### [AIM OF THE TASK]
Copy every line of the entries that includes the word "ctrl".

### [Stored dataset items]
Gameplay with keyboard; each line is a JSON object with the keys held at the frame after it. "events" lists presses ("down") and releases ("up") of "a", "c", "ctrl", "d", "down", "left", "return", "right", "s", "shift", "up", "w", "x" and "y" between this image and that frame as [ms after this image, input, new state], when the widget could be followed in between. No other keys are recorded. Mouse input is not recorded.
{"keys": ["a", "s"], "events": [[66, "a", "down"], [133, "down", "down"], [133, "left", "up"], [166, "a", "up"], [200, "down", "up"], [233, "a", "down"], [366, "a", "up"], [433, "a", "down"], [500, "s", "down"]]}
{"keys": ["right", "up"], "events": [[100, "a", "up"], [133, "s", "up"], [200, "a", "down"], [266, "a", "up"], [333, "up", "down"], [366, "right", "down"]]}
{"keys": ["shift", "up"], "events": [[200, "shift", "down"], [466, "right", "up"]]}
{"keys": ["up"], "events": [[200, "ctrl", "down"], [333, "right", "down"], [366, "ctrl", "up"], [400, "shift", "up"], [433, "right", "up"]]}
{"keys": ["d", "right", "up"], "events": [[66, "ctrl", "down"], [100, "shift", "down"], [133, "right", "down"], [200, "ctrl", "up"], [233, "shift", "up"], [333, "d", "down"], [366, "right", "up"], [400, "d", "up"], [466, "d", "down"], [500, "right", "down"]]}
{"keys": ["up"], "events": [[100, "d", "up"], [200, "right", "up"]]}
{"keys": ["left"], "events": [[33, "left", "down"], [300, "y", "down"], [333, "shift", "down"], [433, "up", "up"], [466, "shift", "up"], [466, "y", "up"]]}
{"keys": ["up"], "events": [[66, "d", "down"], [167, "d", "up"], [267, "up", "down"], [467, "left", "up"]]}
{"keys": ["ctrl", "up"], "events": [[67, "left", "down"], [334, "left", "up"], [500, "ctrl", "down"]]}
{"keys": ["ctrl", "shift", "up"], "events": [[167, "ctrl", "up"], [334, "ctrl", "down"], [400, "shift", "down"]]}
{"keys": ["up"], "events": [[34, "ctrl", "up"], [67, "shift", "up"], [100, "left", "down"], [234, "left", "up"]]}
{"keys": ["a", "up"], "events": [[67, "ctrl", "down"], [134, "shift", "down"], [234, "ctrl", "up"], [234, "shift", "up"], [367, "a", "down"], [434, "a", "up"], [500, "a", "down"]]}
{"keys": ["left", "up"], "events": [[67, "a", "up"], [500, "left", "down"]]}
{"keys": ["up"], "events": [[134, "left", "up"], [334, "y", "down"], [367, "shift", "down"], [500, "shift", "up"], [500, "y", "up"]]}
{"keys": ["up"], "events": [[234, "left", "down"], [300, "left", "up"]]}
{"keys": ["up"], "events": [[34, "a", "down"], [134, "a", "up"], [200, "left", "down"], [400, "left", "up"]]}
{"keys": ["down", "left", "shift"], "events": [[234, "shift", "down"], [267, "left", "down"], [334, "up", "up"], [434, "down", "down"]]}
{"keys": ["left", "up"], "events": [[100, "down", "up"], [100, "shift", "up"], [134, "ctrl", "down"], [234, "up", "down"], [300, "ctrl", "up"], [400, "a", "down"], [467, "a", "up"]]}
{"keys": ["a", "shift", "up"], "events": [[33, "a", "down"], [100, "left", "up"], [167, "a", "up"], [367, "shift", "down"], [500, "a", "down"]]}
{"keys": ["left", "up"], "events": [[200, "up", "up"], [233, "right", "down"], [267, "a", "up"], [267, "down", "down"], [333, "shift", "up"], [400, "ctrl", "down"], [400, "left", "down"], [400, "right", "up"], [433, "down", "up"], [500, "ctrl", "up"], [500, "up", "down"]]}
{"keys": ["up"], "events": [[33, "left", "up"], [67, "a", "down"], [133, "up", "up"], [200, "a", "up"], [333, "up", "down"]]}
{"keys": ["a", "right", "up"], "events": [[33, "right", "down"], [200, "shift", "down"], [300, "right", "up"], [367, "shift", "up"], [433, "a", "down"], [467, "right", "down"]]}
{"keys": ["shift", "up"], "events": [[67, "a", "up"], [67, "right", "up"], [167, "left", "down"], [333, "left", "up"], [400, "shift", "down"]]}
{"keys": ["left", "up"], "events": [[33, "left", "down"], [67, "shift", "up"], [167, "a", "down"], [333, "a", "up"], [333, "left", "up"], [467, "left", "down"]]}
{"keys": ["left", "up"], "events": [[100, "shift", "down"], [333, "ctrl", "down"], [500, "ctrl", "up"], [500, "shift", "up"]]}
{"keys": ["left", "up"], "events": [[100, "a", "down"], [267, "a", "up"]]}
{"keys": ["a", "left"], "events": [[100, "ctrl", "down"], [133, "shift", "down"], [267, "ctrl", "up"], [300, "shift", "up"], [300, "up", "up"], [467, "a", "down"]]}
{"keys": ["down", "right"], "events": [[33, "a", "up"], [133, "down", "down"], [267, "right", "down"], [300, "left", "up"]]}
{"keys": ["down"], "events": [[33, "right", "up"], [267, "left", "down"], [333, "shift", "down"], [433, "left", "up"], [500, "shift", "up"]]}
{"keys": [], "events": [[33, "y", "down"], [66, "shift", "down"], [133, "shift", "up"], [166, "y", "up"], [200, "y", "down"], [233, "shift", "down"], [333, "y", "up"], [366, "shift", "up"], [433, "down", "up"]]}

### [WRITTEN RESPONSE]
Gameplay with keyboard; each line is a JSON object with the keys held at the frame after it. "events" lists presses ("down") and releases ("up") of "a", "c", "ctrl", "d", "down", "left", "return", "right", "s", "shift", "up", "w", "x" and "y" between this image and that frame as [ms after this image, input, new state], when the widget could be followed in between. No other keys are recorded. Mouse input is not recorded.
{"keys": ["up"], "events": [[200, "ctrl", "down"], [333, "right", "down"], [366, "ctrl", "up"], [400, "shift", "up"], [433, "right", "up"]]}
{"keys": ["d", "right", "up"], "events": [[66, "ctrl", "down"], [100, "shift", "down"], [133, "right", "down"], [200, "ctrl", "up"], [233, "shift", "up"], [333, "d", "down"], [366, "right", "up"], [400, "d", "up"], [466, "d", "down"], [500, "right", "down"]]}
{"keys": ["ctrl", "up"], "events": [[67, "left", "down"], [334, "left", "up"], [500, "ctrl", "down"]]}
{"keys": ["ctrl", "shift", "up"], "events": [[167, "ctrl", "up"], [334, "ctrl", "down"], [400, "shift", "down"]]}
{"keys": ["up"], "events": [[34, "ctrl", "up"], [67, "shift", "up"], [100, "left", "down"], [234, "left", "up"]]}
{"keys": ["a", "up"], "events": [[67, "ctrl", "down"], [134, "shift", "down"], [234, "ctrl", "up"], [234, "shift", "up"], [367, "a", "down"], [434, "a", "up"], [500, "a", "down"]]}
{"keys": ["left", "up"], "events": [[100, "down", "up"], [100, "shift", "up"], [134, "ctrl", "down"], [234, "up", "down"], [300, "ctrl", "up"], [400, "a", "down"], [467, "a", "up"]]}
{"keys": ["left", "up"], "events": [[200, "up", "up"], [233, "right", "down"], [267, "a", "up"], [267, "down", "down"], [333, "shift", "up"], [400, "ctrl", "down"], [400, "left", "down"], [400, "right", "up"], [433, "down", "up"], [500, "ctrl", "up"], [500, "up", "down"]]}
{"keys": ["left", "up"], "events": [[100, "shift", "down"], [333, "ctrl", "down"], [500, "ctrl", "up"], [500, "shift", "up"]]}
{"keys": ["a", "left"], "events": [[100, "ctrl", "down"], [133, "shift", "down"], [267, "ctrl", "up"], [300, "shift", "up"], [300, "up", "up"], [467, "a", "down"]]}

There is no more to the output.